Confessions of a French Baker by Peter Mayle and Gerard Auzet (2005)
This small read was inspired by the proprietor of Mayle’s favorite boulangerie--or perhaps more aptly the bread he makes--and it is full of information about the art of bread making, including recipes. Monsieur Auzet’s bakery is in Cavaillon, about a half-hour from Lourmarin (and well worth a visit!).
Tour de Provence by Julian More (2003)
This is a detailed and inspired travel diary of More’s circuitous tour through the south of France, complete with lovely photographs and great sightseeing advice.
I love the opening paragraph: "Even the longest lasting love affairs need a booster from time to time. And mine with Provence, which was already forty years old, called for more than the traveler’s equivalent of a dozen oysters or ginseng; nothing but a complete second honeymoon would do." With those thoughts in mind, More travels along the small "D roads" taking in the sights, sounds, smells, and tastes in his beloved Provence.
My Father’s Glory and
My Mother’s Castle by Marcel Pagnol (1957)
Pagnol was a well-known Provençal author of the mid-20th century who wrote of his region in novels, plays, and films peopled with quintessential Provençal characters.
These books have been translated into English. I have not read either one, but have seen--and enjoyed--the films based on these two works. These two works are largely autobiographical.
Jean de Florette and Manon of the Spring by Marcel Pagnol (1963)
Pagnol was a well-known Provençal author of the mid-20th century who wrote of his region in novels, plays, and films peopled with quintessential Provençal characters. These books have been translated into English. I have not read either one, but have seen--and loved--the films based on these two works.
Travels with Alice by Calvin Trillin (1989)

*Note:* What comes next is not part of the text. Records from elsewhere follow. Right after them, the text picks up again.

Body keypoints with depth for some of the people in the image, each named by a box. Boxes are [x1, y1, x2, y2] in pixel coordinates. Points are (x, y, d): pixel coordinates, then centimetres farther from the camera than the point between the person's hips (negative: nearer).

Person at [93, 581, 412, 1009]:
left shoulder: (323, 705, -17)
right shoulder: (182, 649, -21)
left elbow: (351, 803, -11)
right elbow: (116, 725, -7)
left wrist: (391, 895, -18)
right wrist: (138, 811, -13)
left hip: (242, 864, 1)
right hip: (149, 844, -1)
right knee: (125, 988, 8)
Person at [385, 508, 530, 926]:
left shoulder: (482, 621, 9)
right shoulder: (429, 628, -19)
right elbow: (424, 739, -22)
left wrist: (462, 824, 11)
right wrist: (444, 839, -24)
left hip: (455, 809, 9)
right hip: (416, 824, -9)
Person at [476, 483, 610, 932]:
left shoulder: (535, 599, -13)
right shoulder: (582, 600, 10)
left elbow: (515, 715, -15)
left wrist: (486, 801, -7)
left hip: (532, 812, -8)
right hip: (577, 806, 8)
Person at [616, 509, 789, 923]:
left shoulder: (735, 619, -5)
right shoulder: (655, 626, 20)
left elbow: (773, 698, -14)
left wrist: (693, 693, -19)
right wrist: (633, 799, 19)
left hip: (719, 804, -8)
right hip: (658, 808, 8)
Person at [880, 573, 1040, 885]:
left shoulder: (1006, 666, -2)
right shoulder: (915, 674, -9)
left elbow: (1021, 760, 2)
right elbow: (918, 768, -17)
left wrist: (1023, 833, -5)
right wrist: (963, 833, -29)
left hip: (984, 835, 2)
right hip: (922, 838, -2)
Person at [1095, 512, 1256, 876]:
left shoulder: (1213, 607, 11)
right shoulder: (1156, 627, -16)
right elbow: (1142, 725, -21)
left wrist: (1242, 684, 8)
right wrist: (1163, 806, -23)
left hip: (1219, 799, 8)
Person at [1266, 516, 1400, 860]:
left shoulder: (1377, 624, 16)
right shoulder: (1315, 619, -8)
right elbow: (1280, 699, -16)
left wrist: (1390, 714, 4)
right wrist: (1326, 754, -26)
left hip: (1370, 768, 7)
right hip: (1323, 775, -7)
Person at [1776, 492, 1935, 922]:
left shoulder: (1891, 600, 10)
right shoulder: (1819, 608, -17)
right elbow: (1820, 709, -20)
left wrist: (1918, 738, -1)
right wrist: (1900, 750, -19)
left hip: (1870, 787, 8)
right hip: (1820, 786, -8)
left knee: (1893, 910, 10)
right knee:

I love the way this man writes. Here, Trillin, a long-time writer for The New Yorker and author of an impressive list of books, writes about his travels in Provence with his wife, Alice, and their two teenage daughters.
A Literary Guide to Provence by Daniel Vitaglione (2001)
This is a travel guide of Provence as seen through the writings of the authors who lived in and have traveled throughout the area. Very interesting and informative.
Travelers’ Tales Provence edited by James O’Reilly and Tara Austen Weaver (2003)
This is a collection of writings by different writers about Provence, most of which describe in evocative detail how and why this region speaks to them. It can be read from cover to cover or haphazardly, but those who love Provence will read some pieces again and again.